What is expected -
Scan the records for the word "size". Report each line where it occurs.

=== Information ===

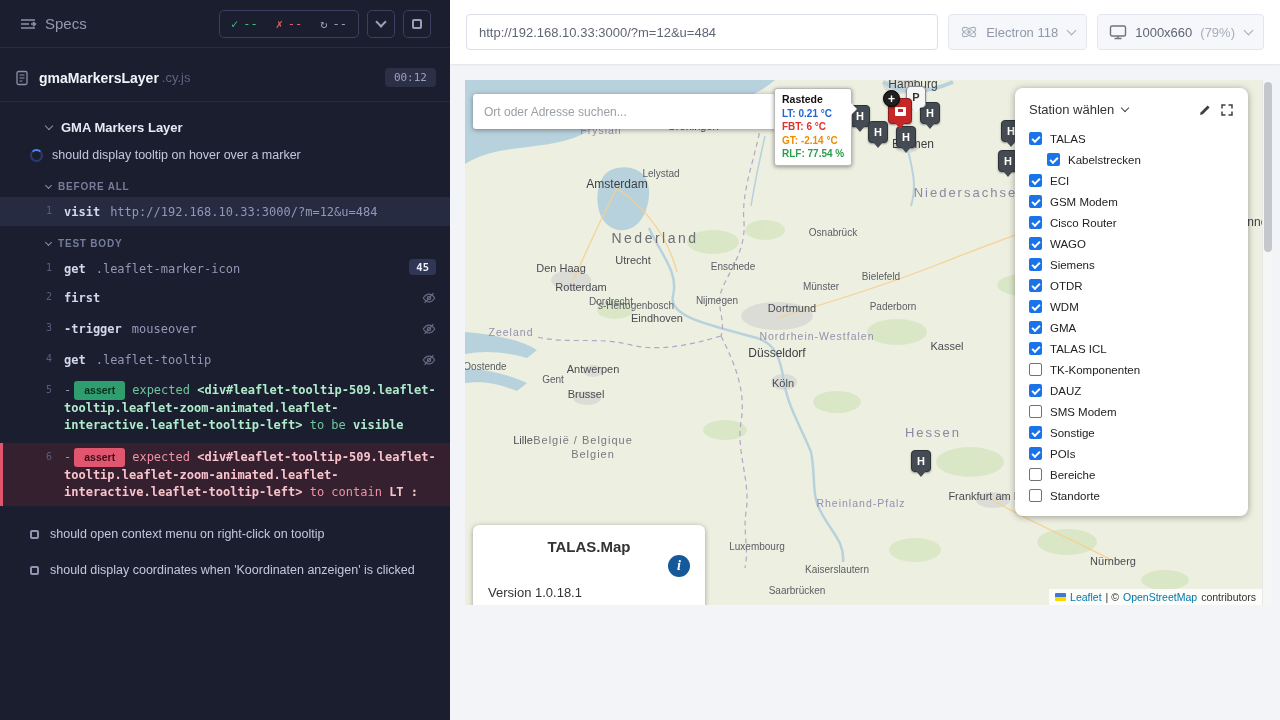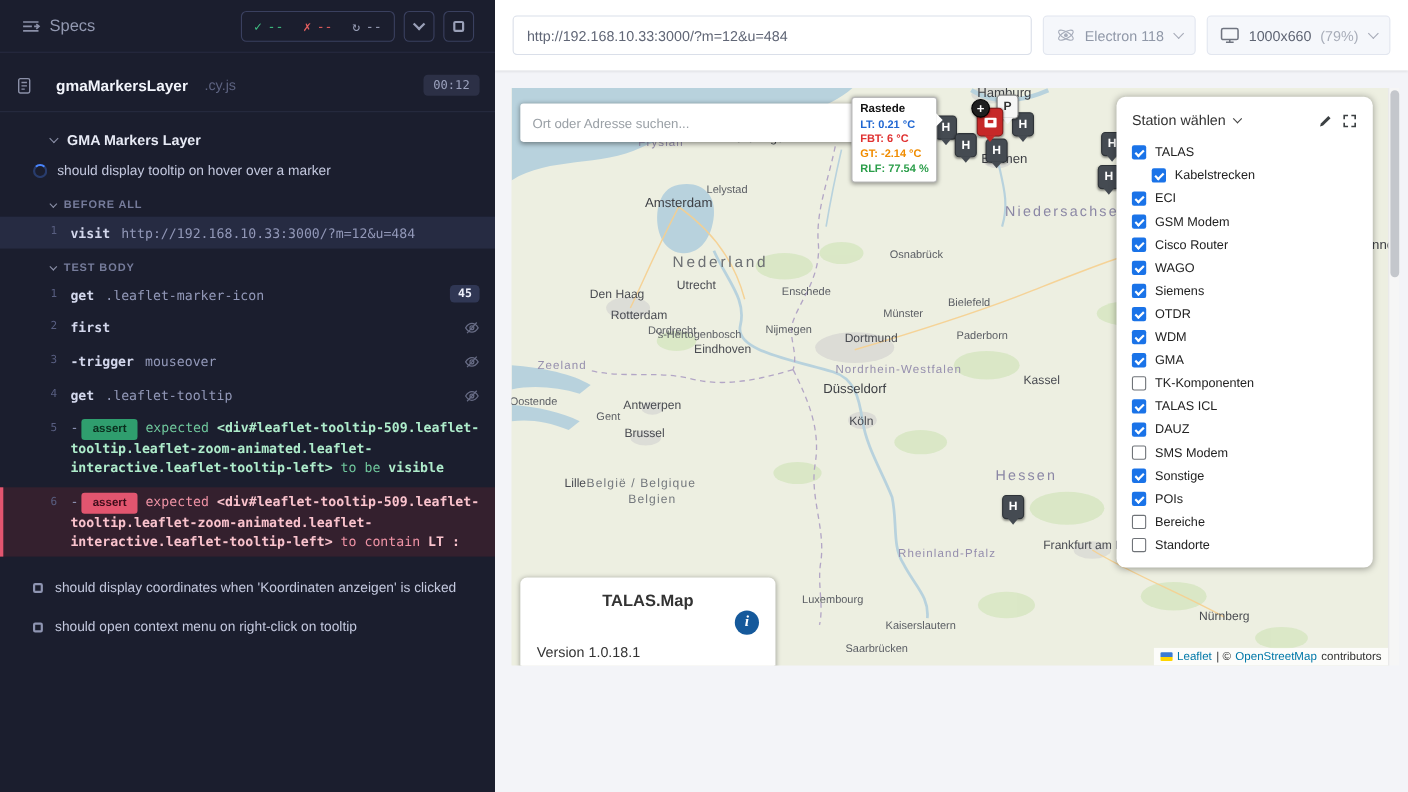--- a/index.html
+++ b/index.html
@@ -17,7 +17,7 @@
   .chev-down{width:8px;height:8px;border-right:2px solid #9aa0b8;border-bottom:2px solid #9aa0b8;transform:rotate(45deg);margin-top:-4px;}
   .stop-ico{width:10px;height:10px;border:2px solid #9aa0b8;border-radius:2px;}
 
-  .spec-row{display:flex;align-items:center;gap:21px;padding:20px 14px 14px;border-bottom:1px solid #272b40;}
+  .spec-row{display:flex;align-items:center;gap:9px;padding:20px 14px 14px;border-bottom:1px solid #272b40;}
   .spec-name{font-weight:bold;color:#f2f4fb;font-size:14px;}
   .spec-ext{color:#5d6380;font-size:13px;margin-left:-6px;}
   .spec-time{margin-left:auto;background:#2c3046;color:#9ba1bd;font-size:11px;padding:3px 9px;border-radius:4px;font-family:"DejaVu Sans Mono",monospace;}

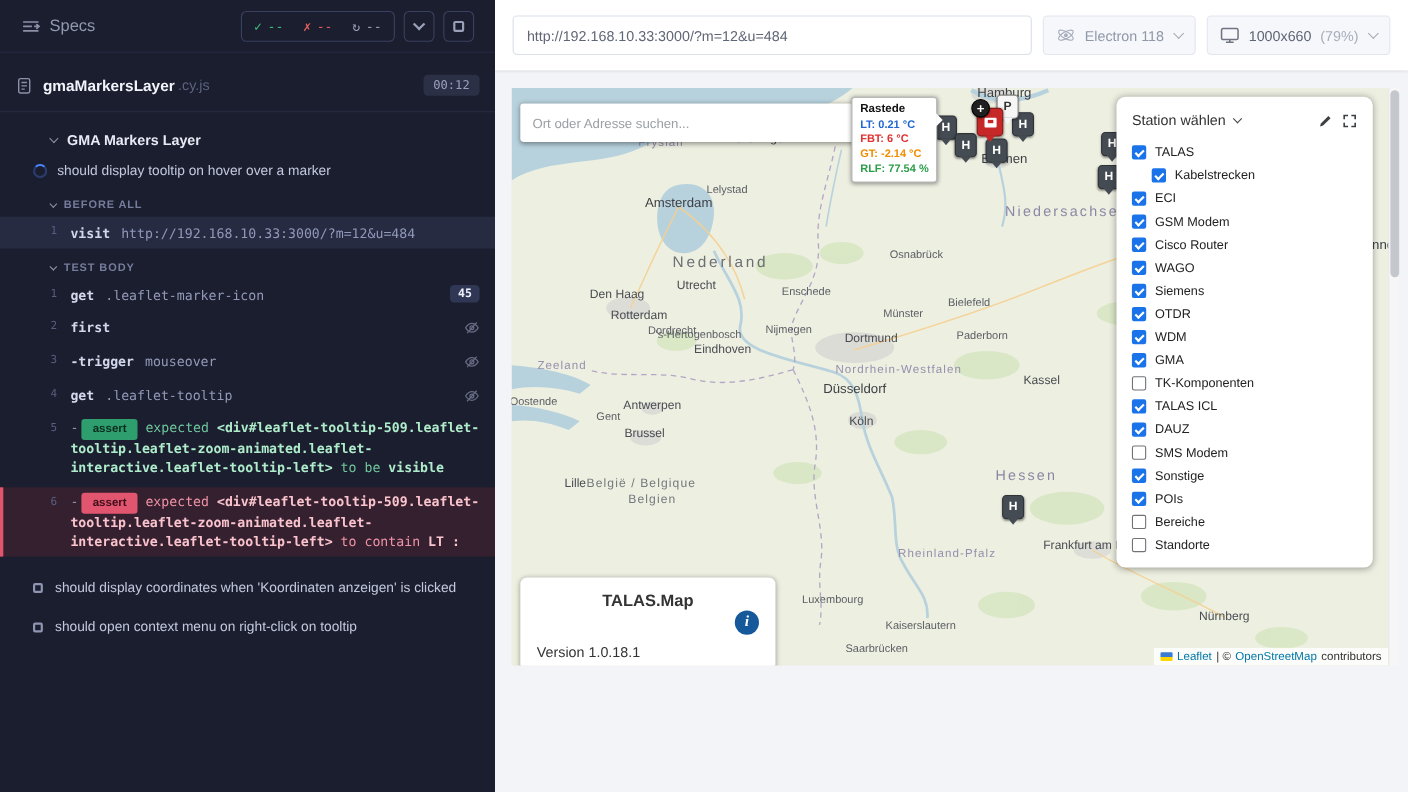--- a/index.html
+++ b/index.html
@@ -456,12 +456,12 @@
               <span>GMA</span>
             </div>
             <div class="sp-item">
+              <span class="cb on"></span>
+              <span>TALAS ICL</span>
+            </div>
+            <div class="sp-item">
               <span class="cb off"></span>
               <span>TK-Komponenten</span>
-            </div>
-            <div class="sp-item">
-              <span class="cb on"></span>
-              <span>TALAS ICL</span>
             </div>
             <div class="sp-item">
               <span class="cb on"></span>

===

Exercise output -
   .spec-name{font-weight:bold;color:#f2f4fb;font-size:14px;}
   .spec-ext{color:#5d6380;font-size:13px;margin-left:-6px;}
   .spec-time{margin-left:auto;background:#2c3046;color:#9ba1bd;font-size:11px;padding:3px 9px;border-radius:4px;font-family:"DejaVu Sans Mono",monospace;}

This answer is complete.